Example: An online retailer listing products from a supplier and fulfilling orders without ever physically handling the goods.
Multilevel Marketing (MLM) Distribution
This model involves recruiting individuals (distributors) who sell products directly to consumers and recruit others to do the same. MLM creates a network of distributors, each earning commissions on their sales and on the sales of their recruits.
Example: Companies like Avon or Herbalife operate using an MLM distribution strategy.
Omnichannel Distribution:
In today’s market, customers expect seamless purchasing experiences across various platforms (online, in-store, mobile apps, etc.). An omnichannel distribution strategy allows businesses to integrate these channels, offering consumers multiple ways to access products while maintaining consistent service levels.
Third-Party Logistics (3PL)
Many companies outsource parts of their distribution to third-party logistics providers to improve efficiency and focus on core business activities. 3PL providers offer expertise in transportation, warehousing, and fulfillment, often providing advanced technology and global reach that companies may not have in-house.
Reverse Logistics
Effective distribution also includes the management of returns and recycling (reverse logistics). Companies that excel in this area can reduce waste, lower costs, and improve customer satisfaction by handling product returns and repairs efficiently.
Sustainability in Distribution:
There’s an increasing focus on eco-friendly distribution practices. Companies are striving to reduce their carbon footprint by optimizing delivery routes, using energy-efficient transportation, and adopting packaging that minimizes waste. Sustainable distribution is not only good for the environment but also a growing expectation from consumers.
Bonus:
Differences between distribution and logistics
Although “distribution” and “logistics” are closely related, they are not exactly synonyms. There are key differences between the two concepts:
Distribution:
Distribution specifically refers to activities related to delivering products from the manufacturer or supplier to the end customer. It involves managing distribution channels, distribution centers, transportation, and inventory control. Its focus is more specific to the final stage of the supply chain: getting the product to the consumer or point of sale.

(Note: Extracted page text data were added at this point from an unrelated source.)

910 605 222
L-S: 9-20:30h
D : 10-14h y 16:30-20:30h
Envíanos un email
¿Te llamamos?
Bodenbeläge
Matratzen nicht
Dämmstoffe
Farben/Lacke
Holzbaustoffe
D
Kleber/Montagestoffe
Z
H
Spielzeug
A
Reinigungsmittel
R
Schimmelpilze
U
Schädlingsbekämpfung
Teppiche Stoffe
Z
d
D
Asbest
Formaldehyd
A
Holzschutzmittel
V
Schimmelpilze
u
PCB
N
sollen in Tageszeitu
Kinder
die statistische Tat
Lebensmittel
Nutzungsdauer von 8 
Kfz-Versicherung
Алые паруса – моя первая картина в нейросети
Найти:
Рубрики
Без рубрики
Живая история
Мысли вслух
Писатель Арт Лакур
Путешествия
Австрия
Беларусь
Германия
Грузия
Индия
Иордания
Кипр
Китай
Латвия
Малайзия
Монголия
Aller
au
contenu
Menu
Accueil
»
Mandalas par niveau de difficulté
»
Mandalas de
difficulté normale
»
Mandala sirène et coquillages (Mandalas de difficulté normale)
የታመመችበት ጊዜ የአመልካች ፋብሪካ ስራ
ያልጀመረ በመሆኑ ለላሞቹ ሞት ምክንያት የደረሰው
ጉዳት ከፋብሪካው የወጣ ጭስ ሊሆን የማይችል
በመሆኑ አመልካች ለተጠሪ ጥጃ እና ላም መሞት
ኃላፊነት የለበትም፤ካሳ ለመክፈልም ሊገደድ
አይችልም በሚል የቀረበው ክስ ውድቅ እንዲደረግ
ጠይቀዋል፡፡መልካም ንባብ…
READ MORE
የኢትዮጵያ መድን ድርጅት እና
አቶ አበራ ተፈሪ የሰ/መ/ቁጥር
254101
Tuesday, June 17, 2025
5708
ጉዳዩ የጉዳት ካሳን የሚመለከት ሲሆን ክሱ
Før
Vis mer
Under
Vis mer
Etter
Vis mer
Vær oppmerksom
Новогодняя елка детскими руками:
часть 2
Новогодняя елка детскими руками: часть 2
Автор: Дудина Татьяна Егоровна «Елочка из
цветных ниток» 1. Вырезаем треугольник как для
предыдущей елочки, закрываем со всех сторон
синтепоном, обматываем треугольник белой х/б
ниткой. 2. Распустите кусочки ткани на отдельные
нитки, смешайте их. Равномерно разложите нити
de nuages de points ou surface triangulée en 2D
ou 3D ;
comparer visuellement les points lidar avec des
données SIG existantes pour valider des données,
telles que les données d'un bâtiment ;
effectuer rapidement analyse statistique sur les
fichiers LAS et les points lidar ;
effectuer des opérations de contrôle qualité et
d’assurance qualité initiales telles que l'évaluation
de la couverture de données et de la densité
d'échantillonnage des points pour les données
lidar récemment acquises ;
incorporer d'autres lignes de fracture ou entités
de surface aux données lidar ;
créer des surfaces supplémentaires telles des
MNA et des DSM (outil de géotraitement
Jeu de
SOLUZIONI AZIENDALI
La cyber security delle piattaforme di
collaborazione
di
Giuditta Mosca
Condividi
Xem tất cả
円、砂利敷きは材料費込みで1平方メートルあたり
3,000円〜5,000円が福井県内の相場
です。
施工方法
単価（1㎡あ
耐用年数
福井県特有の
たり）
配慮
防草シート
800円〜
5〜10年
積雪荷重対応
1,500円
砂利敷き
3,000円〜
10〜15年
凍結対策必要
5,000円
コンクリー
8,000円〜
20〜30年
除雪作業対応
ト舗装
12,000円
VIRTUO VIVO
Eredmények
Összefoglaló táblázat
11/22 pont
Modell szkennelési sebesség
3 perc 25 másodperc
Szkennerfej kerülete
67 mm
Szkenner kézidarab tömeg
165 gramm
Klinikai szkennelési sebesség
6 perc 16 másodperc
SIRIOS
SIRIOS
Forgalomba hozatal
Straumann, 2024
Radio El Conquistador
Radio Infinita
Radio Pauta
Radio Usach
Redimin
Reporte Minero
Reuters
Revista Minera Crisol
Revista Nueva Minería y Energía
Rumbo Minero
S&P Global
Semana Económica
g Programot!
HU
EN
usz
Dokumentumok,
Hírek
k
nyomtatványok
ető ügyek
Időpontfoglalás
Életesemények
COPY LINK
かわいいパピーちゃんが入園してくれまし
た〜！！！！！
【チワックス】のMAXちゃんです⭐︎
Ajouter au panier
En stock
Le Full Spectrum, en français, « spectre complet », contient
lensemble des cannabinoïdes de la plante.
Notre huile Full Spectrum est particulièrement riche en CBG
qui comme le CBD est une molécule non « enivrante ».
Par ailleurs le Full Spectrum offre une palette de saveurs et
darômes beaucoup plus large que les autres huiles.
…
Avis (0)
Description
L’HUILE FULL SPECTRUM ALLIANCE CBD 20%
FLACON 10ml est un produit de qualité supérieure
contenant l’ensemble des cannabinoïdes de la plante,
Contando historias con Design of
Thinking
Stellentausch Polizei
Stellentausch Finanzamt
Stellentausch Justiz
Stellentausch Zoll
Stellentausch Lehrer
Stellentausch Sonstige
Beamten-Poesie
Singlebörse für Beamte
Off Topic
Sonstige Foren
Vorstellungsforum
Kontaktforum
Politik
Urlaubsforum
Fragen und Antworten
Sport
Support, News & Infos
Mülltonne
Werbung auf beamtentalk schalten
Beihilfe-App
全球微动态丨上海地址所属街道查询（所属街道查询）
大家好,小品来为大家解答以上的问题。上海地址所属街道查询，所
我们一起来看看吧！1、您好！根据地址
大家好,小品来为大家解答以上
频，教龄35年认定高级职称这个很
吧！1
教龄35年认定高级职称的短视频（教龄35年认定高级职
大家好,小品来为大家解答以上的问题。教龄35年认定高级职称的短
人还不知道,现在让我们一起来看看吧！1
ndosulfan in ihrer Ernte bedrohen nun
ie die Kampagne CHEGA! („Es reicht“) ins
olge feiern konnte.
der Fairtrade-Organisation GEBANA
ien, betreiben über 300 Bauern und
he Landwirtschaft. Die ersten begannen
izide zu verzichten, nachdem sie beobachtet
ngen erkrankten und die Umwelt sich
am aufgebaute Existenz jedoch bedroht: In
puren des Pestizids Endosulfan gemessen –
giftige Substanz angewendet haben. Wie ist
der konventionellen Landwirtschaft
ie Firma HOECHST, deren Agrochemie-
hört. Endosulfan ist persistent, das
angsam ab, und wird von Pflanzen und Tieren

• Example: Managing warehouses, organizing shipments, and selecting retailers to sell a product.
Logistics:
Logistics is a broader concept that encompasses the planning, implementation, and control of all flows of goods, services, and information throughout the supply chain, from raw material acquisition to final delivery to the customer. It includes storage, transportation, inventory management, order processing, and occasionally the handling of returns or reverse logistics.
• Example: Coordinating the production of a good, transporting it to various warehouses, managing inventory, and ensuring timely delivery.
Key Differences:
• Scope: Logistics covers the entire supply chain process, whereas distribution is a part of that process, focusing more specifically on the final delivery.
• Supply Chain Stage: Distribution primarily focuses on the flow of products from warehouses to the end customer. Logistics includes the handling of inputs, intermediate products, and the final distribution.
• Activities: Logistics includes functions such as inventory management, storage, transportation, materials handling, and returns, while distribution is more oriented toward the final delivery of the product.
Relationship:
Distribution is essentially a subcategory of logistics. Without good logistics, distribution cannot operate efficiently. Both are essential to the supply chain, but logistics covers a broader and more strategic ground, while distribution focuses on the final delivery.
In summary, although these terms are sometimes used interchangeably, in the context of supply chain management, logistics has a broader scope, while distribution specifically refers to the product delivery stage.